This tutorial aims to introduce you to the concept of Exploratory Data Analysis (EDA), a crucial step in the data analysis pipeline. By the end of this tutorial, you will have a good understanding of EDA and be able to apply various EDA techniques to explore and visualize your data.
Upon completing this tutorial, you will be able to:
You should have a basic understanding of Python and libraries like Pandas, Matplotlib, and Seaborn. Familiarity with statistics will be beneficial but is not compulsory.
EDA is an approach to analyze datasets to summarize their main characteristics, often with visual methods. It's a critical step before going ahead with Machine Learning or Data Science because it provides a context for the problem which you're trying to solve.
Data Collection: Gather the data from various sources like CSV files, databases, web scraping, and more.
Data Cleaning: Handling missing data, outliers, and incorrect data types.
Data Analysis: Performing statistical analysis on the data to discover patterns and relationships.
Data Visualization: Creating plots to visually represent the data and findings.
We will be using the famous Titanic dataset for this tutorial.
import pandas as pd
import matplotlib.pyplot as plt
import seaborn as sns
# Load the data
df = pd.read_csv('titanic.csv')
# Display the first 5 rows of the dataframe
df.head()
# Checking for missing values
df.isnull().sum()
# Getting the statistical summary of the data
df.describe()
# Creating a histogram for the Age column
plt.hist(df['Age'])
plt.title('Age Distribution')
plt.xlabel('Age')
plt.ylabel('Frequency')
plt.show()
In this tutorial, we learned about EDA and its importance in the data analysis pipeline.
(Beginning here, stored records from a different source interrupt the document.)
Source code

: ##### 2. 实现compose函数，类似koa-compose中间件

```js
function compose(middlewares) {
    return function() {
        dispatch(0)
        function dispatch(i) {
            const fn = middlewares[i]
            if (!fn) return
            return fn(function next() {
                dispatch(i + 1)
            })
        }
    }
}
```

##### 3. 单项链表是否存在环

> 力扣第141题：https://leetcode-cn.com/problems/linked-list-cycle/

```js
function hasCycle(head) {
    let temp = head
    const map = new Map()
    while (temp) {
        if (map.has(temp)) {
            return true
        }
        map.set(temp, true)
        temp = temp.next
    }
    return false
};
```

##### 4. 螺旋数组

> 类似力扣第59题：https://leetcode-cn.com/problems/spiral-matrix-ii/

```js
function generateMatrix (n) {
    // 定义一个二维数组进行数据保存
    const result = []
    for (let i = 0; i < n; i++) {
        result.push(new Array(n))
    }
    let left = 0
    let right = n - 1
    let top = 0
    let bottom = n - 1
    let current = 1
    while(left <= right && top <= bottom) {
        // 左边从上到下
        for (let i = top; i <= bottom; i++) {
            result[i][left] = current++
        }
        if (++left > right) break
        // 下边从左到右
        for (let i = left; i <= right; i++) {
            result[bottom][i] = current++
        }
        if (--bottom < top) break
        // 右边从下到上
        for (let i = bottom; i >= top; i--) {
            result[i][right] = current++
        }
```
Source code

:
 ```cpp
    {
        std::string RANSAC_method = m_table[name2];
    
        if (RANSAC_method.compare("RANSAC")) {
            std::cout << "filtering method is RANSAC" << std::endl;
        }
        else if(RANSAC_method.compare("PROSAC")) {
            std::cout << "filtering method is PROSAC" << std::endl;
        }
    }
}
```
We also learned how to perform basic EDA techniques using Python and its libraries like Pandas, Matplotlib, and Seaborn.
For further learning, you can explore more advanced statistical methods and visualization techniques. Also, try to apply EDA on different datasets to get a feel for it.
Perform EDA on the 'Iris' dataset and visualize the distribution of the features.
Find the outliers in the 'Boston Housing' dataset and handle them.
Analyze the 'Wine Quality' dataset and find the relationship between different features and the quality of the wine.
Remember, the key to getting better at EDA is practice. So keep exploring different datasets and uncovering insights.